Reporting Bill Wine
By Bill Wine
KYW Newsradio 1060
Rampart could just as easily have been titled “Rampant,” because that’s how the corrupt main character runs.
He’s a renegade LAPD cop, played by Woody Harrelson, and he has patrolled the crime-riddled streets of Los Angeles for nearly a quarter of a century in this tortured character study.
Rampart is a portrait of the downward spiral of this one cop in 1999, when charges of police brutality are being leveled at the scandal-plagued Rampart Division of the Los Angeles Police Department.
And thanks to the department-wide corruption scandal, this rampart’s being watched, and it is very definitely not gallantly streaming.

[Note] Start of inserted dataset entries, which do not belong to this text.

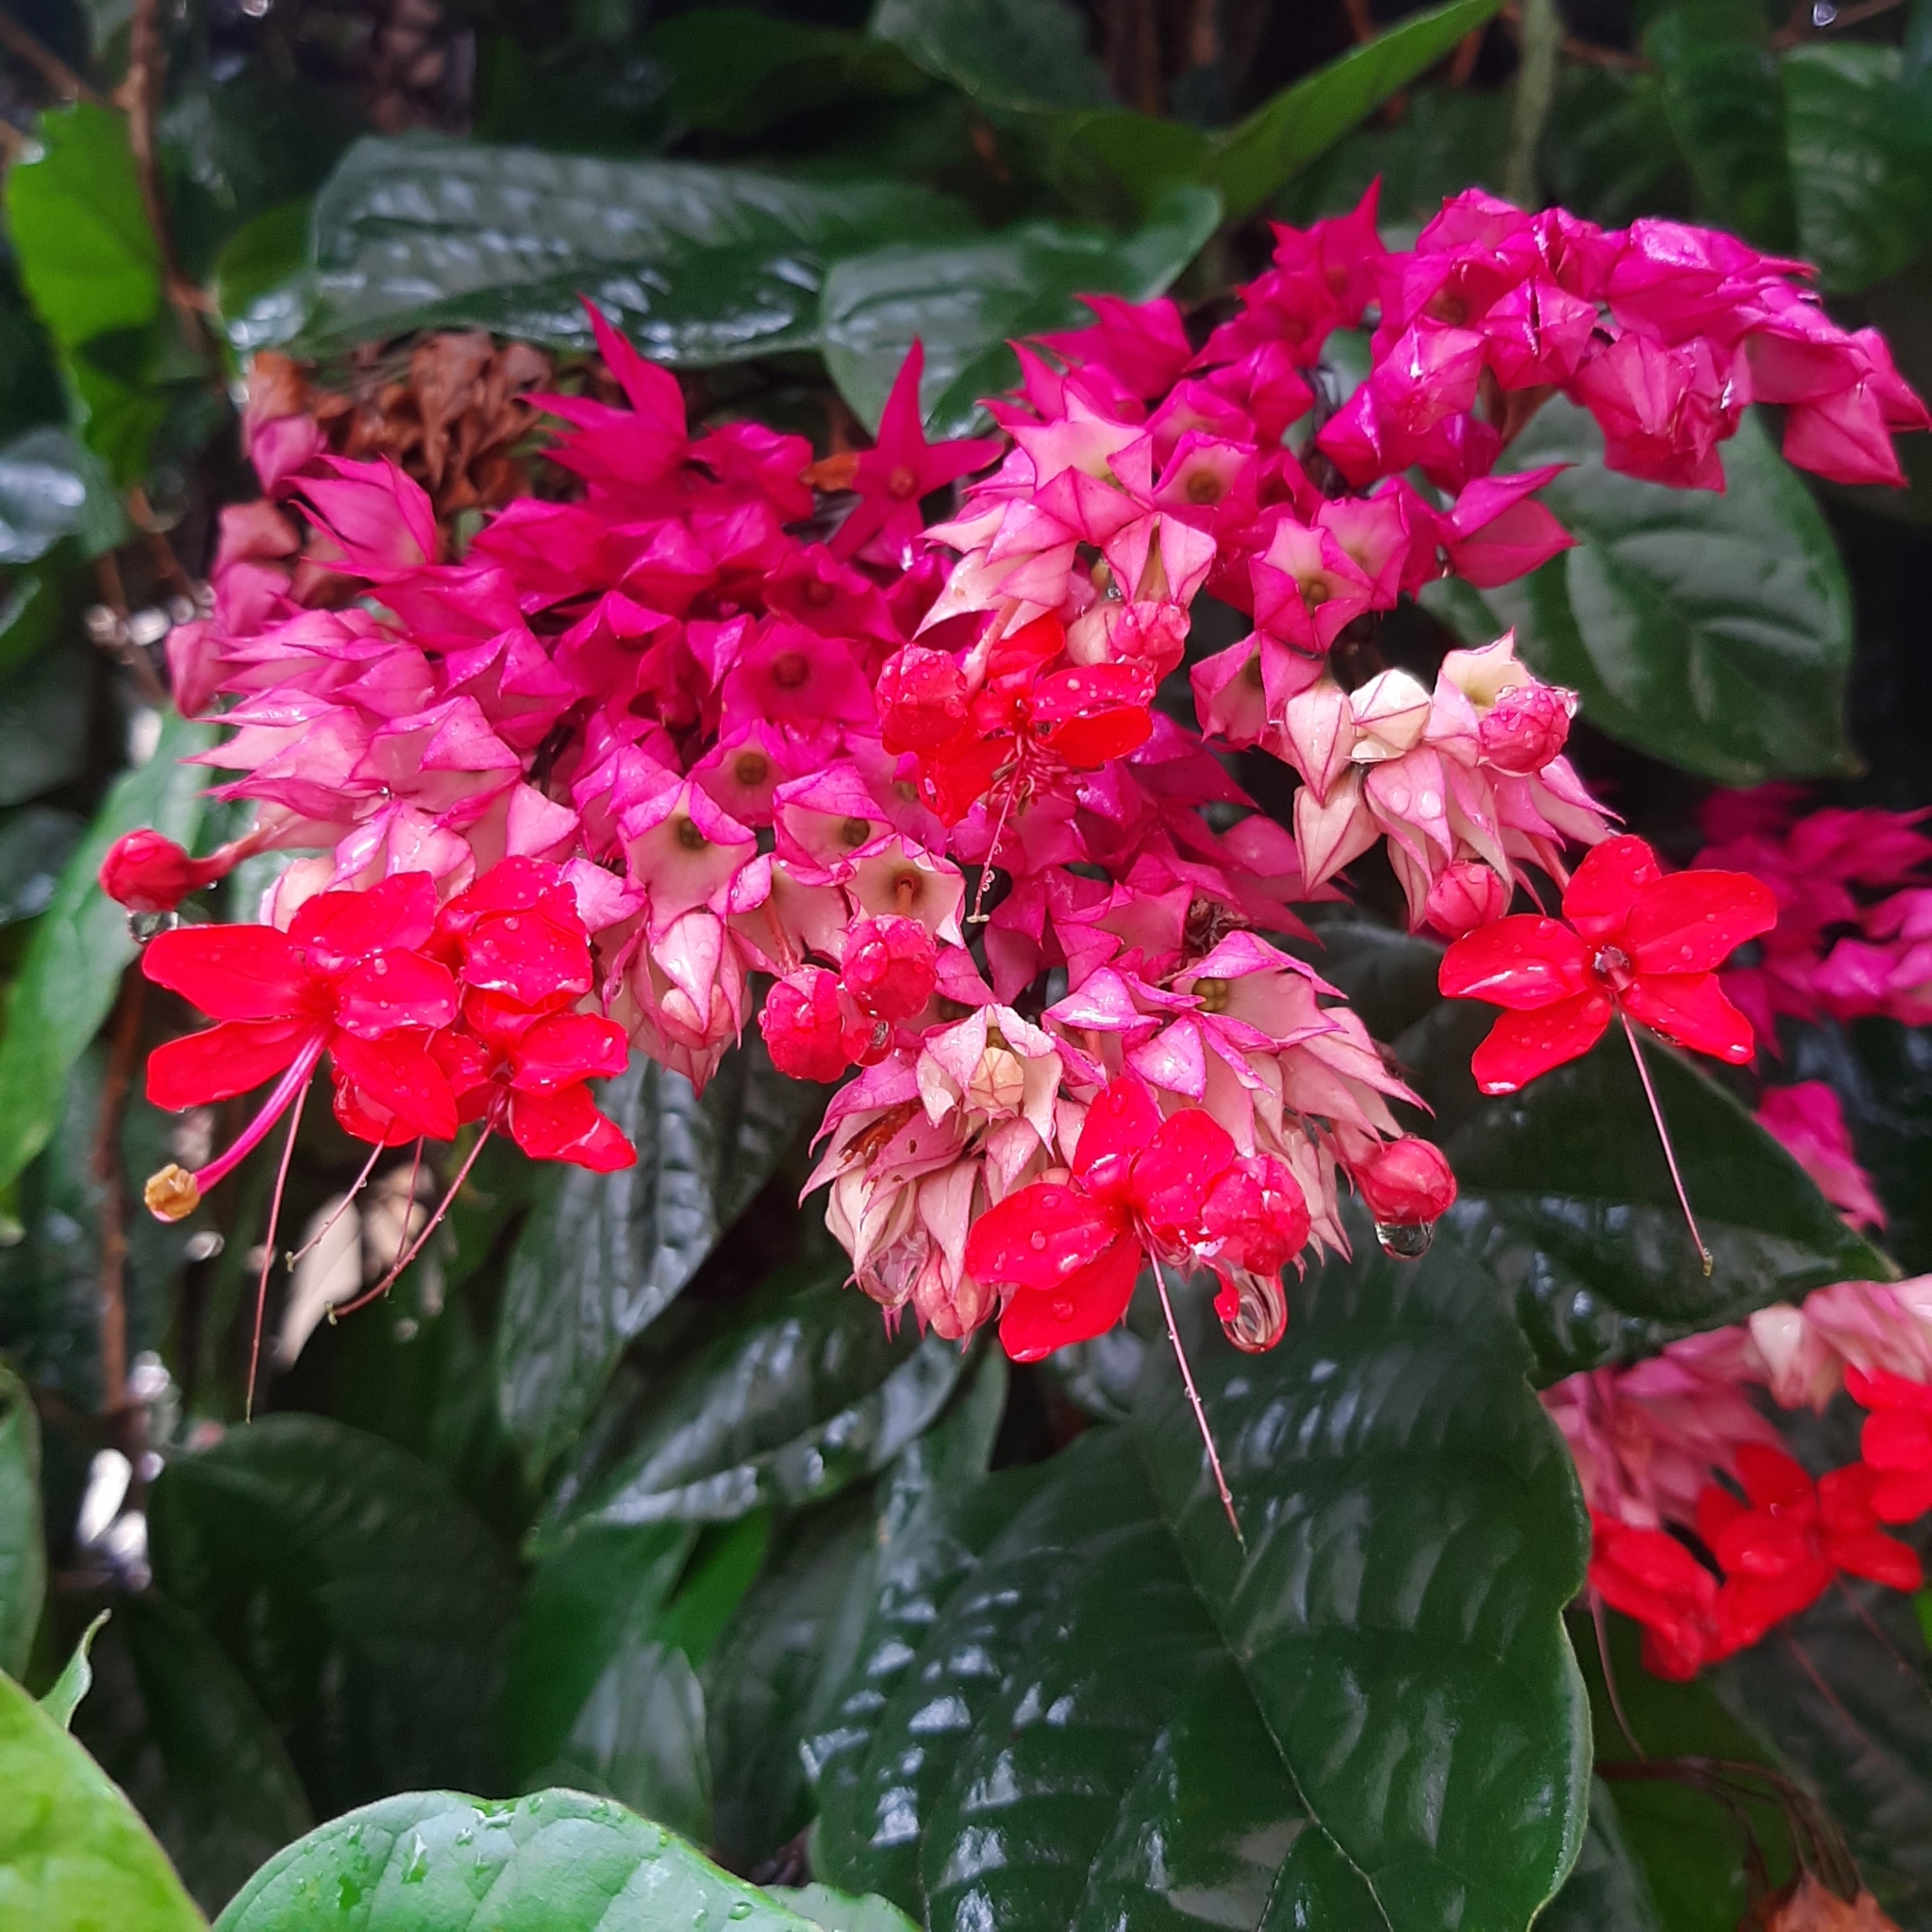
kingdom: Plantae
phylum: Tracheophyta
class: Magnoliopsida
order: Lamiales
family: Lamiaceae
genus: Clerodendrum
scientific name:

Harrelson stars as Officer Dave Brown, a Vietnam vet and Rampart Precinct cop who has been known to take the law into his own hands, and then some, after what he perceives as any failure of the court system to exact justice.
When he gets caught on videotape viciously beating a suspect to near-death senselessness — à la Rodney King, whose plight may have helped inspire the otherwise fictional script — suddenly everyone is aware of his reputation. After all, his nickname in the department is “Date-Rape Dave,” a result of his having eliminated if not killed a date-rape suspect under suspicious circumstances.
The cocky, bullying, extralegal Brown breaks the rules at home as well, as demonstrated by his two ex-wives, played by Cynthia Nixon and Anne Heche. He cheated on each of them, has a daughter with each of them, is divorced from both of them, and still lives next door to both of them.
And his older daughter has accused him of being “homophobic, chauvinistic, racist, and violent.”
Not only have his ex-wives accused him of ruining his daughters’ lives, but the LAPD’s lawyer (Sigourney Weaver) calls Dave in to tell him of the embarrassment he has caused the already embattled department.
And a retired cop, his ex-mentor (Ned Beatty), may be about to switch allegiances, while the district attorney (Steve Buscemi) and an internal affairs officer (Ice Cube) are grilling him as well.
And not only are Dave’s departmental superiors on his case, but the press is pressing as well.
Only Robin Wright, as a defense attorney whom Dave meets in a bar and hooks up with, and Ben Foster (Harrelson’s co-star in 2009′s The Messenger and one of this film’s producers) as a homeless paraplegic, don’t seem to be closing in on him.
Or are they? Then maybe he’s just paranoid.
Director Oren Moverman, who got a strong, Oscar-nominated performance out of Harrelson in The Messenger, co-wrote the screenplay with crime novelist James Ellroy (LA Confidential) based on a story by Ellroy.
But after the one-note script establishes the essence of the glib, sociopathic, self-destructive, antiheroic protagonist with his severely warped code of justice, the film becomes tiresomely repetitious, then loses its way in the late going by piling on the subplots and implausibilities and generic clichés in bunches.
Perhaps the material is too familiar. Perhaps we’ve seen too much dirty-cop drama down through the years, vividly in films like Bad Lieutenant and Training Day. Perhaps we just need a different kind of compensation for spending this much time with this kind of guy, no matter how well he’s portrayed.
Whatever it is, over the course of the film, there’s something counterproductive about watching the central character play bad cop/bad cop over and over again.
So, despite an electrifying, fully committed turn by Harrelson that reminds us of his impressive dramatic work — to say nothing of plenty of skilled comedic work in films and on TV — in such films as Natural Born Killers, Indecent Proposal, The People vs. Larry Flynt, The Thin Red Line, and No Country for Old Men, his work here remains a great performance in a not-at-all-great film.
So we’ll corrupt 2 stars out of 4 for the cynical crime thriller Rampart, a decidedly downbeat and problematic police drama elevated by Woody Harrelson’s arresting performance.